### Problem to solve
Reproduce the data exactly, leaving nothing out.

Records excerpted from a collection:
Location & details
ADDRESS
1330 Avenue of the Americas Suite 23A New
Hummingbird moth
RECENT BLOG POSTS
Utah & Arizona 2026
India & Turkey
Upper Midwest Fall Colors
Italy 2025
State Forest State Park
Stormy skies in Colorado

### Written solution
Location & details
ADDRESS
1330 Avenue of the Americas Suite 23A New
Hummingbird moth
RECENT BLOG POSTS
Utah & Arizona 2026
India & Turkey
Upper Midwest Fall Colors
Italy 2025
State Forest State Park
Stormy skies in Colorado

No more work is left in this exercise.